緋真ちゃんは私の声を聞かずに、早々と去って行ってしもうた。
私、なんか嫌なことでもしたんやろうか、って思ってしまいいっきに空気が重く感じた。けど、そんなあたしに奴良くんのおじいさんは声を掛けた。振り返りながら、何のようだと聞いてみれば、おじいさんは真剣な顔つきをしとった。
え、ど、どないしたん!?

「…さっきの子は、“緋真”と言っておったの?」
「せ、せやで。あの子は藤堂緋真。私と同じクラスや」
「…緋真……」

神妙な顔つきで、何かを考えるおじいさん。なんでそないに緋真ちゃんのことを気にかけるんや?別に奴良くんのおじいちゃんは緋真ちゃんと関わりがないはずやのに…。
そう思っていると、ふいにあたしも何故か不思議に彼女の事を考えてしまった。

「……」

緋真ちゃんは、初めて会ったときから不思議な子やと思っとった。
年相応、ではなく中学生にしては考え方も行動も大人びとってあたし等にどこか一線おいて話しているように思えた。
奴良くんの屋敷で常識について説教された時。あたしらみたいに好奇心旺盛でもなく、理性をちゃんと持ってる姿は、年上のお姉さん同然や。

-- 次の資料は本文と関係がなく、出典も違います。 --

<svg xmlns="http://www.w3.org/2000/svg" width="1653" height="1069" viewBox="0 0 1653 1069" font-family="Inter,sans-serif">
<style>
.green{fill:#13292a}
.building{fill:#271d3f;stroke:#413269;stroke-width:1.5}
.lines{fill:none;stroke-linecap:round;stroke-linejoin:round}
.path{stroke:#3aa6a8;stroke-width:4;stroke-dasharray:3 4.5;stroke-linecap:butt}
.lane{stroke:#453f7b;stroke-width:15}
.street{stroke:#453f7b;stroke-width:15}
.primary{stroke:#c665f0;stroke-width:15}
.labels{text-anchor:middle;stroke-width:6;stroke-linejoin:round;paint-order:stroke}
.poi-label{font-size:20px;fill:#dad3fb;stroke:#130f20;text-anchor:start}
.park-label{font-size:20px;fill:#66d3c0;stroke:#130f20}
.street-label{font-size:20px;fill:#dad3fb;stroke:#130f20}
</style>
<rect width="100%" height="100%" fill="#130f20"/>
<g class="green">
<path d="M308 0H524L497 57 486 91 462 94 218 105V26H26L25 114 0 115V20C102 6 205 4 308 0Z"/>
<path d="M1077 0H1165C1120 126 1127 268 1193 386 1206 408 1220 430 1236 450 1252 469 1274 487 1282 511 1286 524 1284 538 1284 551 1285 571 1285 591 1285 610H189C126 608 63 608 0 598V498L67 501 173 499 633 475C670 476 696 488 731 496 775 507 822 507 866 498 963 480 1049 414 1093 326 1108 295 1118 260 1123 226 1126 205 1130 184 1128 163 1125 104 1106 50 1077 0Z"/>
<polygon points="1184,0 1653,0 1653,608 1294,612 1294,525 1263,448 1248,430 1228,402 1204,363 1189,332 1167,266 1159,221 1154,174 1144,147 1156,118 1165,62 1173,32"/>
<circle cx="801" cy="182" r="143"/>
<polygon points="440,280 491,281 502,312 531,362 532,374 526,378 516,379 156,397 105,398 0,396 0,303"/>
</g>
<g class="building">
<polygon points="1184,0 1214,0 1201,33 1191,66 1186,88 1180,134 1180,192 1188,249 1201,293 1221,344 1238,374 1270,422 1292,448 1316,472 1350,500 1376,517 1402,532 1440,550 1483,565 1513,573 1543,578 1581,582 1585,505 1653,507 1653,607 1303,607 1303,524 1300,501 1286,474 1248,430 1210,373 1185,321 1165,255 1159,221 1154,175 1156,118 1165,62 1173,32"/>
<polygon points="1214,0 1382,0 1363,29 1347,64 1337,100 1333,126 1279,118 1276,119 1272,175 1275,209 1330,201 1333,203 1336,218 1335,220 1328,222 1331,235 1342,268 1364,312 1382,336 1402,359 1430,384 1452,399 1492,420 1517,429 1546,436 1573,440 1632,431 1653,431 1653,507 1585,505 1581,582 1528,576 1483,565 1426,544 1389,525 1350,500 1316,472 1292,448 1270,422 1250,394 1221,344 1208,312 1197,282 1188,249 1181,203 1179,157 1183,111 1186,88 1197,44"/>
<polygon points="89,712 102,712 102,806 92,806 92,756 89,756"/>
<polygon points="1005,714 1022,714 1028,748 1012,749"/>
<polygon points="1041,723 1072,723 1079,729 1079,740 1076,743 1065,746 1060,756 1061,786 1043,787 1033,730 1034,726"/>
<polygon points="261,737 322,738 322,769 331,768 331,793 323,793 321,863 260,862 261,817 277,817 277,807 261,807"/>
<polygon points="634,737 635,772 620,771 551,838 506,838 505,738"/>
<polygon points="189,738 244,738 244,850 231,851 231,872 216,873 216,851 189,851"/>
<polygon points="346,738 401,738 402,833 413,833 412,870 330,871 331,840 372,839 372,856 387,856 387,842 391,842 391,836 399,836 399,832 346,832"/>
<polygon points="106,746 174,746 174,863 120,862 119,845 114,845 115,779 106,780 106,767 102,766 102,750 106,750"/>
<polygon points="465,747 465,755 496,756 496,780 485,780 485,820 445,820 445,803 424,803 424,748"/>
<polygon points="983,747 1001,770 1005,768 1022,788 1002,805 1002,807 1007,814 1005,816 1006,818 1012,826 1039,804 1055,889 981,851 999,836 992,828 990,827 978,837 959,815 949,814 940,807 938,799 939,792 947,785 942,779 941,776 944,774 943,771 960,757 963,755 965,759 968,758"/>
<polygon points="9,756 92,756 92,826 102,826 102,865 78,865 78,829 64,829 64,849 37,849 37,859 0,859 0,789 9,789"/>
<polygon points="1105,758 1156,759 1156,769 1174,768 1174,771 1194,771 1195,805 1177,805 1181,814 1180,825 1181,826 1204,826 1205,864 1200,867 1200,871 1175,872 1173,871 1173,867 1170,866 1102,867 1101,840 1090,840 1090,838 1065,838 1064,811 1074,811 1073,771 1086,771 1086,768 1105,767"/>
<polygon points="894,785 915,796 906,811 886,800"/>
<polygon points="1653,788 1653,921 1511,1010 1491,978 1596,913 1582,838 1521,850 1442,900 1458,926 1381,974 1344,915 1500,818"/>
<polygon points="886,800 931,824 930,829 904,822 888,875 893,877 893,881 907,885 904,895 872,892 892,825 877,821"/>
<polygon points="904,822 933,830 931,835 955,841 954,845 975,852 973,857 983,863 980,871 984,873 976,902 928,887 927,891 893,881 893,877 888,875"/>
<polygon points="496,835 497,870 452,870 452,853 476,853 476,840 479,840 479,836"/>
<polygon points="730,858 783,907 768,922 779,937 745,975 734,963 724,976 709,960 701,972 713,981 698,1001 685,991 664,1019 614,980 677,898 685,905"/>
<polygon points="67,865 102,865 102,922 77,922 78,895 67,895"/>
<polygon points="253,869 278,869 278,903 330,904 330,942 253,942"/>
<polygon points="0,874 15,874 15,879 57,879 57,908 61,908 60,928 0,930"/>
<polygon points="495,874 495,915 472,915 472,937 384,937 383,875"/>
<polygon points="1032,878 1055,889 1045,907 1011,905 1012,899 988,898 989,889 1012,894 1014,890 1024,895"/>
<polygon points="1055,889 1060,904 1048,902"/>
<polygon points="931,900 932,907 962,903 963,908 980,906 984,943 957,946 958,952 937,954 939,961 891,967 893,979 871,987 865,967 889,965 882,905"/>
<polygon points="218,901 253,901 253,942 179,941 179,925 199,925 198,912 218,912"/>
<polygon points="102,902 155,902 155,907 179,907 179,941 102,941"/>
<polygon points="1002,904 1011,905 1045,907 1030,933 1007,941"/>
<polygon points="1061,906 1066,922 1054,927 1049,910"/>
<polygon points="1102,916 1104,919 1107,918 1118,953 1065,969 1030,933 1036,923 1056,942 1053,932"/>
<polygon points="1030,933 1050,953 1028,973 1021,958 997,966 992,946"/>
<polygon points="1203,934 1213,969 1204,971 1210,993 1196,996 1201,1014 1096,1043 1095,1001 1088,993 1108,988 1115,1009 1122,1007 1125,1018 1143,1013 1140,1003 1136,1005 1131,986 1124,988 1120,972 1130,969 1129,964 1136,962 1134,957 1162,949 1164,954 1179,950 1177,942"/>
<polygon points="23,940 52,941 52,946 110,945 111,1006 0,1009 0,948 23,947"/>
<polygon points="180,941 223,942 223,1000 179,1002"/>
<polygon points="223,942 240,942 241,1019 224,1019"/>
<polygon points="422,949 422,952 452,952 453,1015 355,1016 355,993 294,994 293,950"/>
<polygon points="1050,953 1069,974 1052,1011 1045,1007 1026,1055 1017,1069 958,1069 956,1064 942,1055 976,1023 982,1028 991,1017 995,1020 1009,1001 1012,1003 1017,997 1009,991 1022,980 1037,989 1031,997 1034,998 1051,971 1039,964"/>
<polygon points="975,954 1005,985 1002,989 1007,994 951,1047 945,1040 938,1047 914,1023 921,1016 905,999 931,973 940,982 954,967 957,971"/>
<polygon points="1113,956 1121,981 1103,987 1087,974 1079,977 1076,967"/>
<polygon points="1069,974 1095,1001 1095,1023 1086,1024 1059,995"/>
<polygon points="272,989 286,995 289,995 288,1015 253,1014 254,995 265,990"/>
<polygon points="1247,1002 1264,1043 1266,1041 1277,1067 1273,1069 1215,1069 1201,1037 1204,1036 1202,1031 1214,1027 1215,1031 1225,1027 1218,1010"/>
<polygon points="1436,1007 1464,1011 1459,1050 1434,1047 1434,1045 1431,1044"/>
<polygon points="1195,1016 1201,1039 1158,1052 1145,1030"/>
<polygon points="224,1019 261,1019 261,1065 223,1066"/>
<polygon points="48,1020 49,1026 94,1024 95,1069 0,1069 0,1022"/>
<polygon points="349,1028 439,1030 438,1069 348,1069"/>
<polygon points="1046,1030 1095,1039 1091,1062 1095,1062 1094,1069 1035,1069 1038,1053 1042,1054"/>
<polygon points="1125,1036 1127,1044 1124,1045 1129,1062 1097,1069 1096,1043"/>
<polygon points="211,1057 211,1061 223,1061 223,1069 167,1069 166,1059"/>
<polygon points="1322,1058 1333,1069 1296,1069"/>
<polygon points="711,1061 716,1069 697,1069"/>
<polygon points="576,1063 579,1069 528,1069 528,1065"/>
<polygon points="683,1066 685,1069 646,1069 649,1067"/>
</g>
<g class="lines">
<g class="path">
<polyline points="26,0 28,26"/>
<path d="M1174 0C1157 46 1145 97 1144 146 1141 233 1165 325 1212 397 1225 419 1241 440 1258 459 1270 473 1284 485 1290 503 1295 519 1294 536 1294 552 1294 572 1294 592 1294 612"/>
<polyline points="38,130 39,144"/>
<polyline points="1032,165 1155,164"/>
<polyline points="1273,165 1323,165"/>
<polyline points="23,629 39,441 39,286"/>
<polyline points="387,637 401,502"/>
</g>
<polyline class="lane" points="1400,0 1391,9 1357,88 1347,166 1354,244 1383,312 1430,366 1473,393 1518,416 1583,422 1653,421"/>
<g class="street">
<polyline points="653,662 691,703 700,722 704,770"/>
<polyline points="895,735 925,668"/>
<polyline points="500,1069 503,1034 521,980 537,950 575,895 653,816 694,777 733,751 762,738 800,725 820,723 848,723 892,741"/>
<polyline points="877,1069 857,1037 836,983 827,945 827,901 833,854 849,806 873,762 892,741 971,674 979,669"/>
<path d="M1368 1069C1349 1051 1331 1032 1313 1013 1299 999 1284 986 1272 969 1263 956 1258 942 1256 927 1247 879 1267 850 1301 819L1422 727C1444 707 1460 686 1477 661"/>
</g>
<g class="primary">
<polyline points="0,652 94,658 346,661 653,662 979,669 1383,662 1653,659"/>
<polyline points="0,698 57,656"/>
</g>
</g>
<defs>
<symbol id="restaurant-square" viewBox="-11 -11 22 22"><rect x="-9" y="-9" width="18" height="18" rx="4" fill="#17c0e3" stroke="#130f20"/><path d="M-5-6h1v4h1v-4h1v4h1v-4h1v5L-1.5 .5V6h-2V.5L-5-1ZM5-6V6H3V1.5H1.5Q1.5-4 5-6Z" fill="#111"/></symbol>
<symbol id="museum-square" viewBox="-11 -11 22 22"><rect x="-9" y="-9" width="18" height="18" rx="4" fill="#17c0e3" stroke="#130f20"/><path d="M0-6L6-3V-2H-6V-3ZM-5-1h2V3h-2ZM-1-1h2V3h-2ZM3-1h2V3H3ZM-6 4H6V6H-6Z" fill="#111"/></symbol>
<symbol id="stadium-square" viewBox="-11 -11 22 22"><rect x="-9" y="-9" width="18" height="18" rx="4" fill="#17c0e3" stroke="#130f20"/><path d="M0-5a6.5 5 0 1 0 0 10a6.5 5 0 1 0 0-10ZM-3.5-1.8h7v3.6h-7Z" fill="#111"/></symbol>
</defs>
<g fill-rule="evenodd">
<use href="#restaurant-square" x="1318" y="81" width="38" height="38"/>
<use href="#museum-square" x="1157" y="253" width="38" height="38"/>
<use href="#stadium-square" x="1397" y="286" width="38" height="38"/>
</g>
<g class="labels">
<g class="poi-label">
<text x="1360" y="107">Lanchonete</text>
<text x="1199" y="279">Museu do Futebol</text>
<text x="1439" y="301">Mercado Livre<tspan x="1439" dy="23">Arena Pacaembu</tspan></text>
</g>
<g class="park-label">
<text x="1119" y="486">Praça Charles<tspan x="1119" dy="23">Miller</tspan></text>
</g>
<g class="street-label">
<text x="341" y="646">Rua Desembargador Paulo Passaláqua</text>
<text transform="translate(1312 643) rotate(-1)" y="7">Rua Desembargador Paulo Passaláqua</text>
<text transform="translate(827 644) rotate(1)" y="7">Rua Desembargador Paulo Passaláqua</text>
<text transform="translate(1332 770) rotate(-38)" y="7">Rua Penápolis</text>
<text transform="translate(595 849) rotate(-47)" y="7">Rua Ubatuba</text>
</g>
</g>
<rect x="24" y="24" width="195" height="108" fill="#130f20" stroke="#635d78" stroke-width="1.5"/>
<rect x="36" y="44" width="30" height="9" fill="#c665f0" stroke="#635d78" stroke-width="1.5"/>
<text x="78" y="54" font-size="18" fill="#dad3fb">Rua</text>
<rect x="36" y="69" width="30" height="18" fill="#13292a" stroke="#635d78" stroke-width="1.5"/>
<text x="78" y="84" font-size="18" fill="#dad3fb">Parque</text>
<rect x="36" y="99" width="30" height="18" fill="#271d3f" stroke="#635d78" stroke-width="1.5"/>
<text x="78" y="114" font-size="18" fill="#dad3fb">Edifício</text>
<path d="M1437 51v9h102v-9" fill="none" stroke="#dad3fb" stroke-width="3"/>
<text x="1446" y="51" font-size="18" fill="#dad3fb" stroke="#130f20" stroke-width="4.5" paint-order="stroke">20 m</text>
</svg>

竜二兄ちゃんみたいにいじわるやないけど、ちゃんと理にかなっている説教で。
奴良くんの屋敷の帰りに窮鼠に出くわした時。
あの時の緋真ちゃんは何者なんやってホンマに思えた。
あの子が小さく呟いていたのはまさに真言の呪文。
窮鼠の手下がオンなんたら、って言うとったって言葉にピンときた。オンから始めるんは真言だけ。
それやったら辻褄がよぅ合う。それに、あの妖怪に対してのあの度胸さ。あれは、妖怪に見慣れていたっていう感じやった。普通なら、家長さんのように悲鳴を上げて恐れる。
けど、緋真ちゃんは恐れることもなく窮鼠に喧嘩を売りおった。良く言えば肝が据わっとる、悪く言えば怖いもの知らずや。
窮鼠が倒されたあと、緋真ちゃんは何処にも居らず妖怪に喰われたんかと思ってそう思うたけど、彼女は家で療養中やって担任から聞いた。
心底安心したのは他でもなかった。
GWの捩眼山ではもっと不思議な存在やと認識してしもうた。
牛鬼や色んな妖怪がおる中、夜の散歩に行ったりと危ない行動もする女の子。家長さんが及川さんと一緒に戻ってきたのも驚いたけど、無事な姿で帰ってきた緋真ちゃんには目を見張った。
それからは、なんや、目が離せれん子と認識してもうた。
そして、優しい子って認識した。

「…あんた、なんでスーパーのタイムセールに居ったんじゃ?」
「え!?あ、その…」

ふと、おじいさんはあたしに聞いてきた。いきなり聞いてきたから驚いたやないか!!と、内心毒吐いて、答えた

「私、陰陽師として東京に派遣されたんです。修行する為に、此処に…」

私の言葉から始まって、いつの間にやら緋真ちゃんについて考えとった思考は消えとった。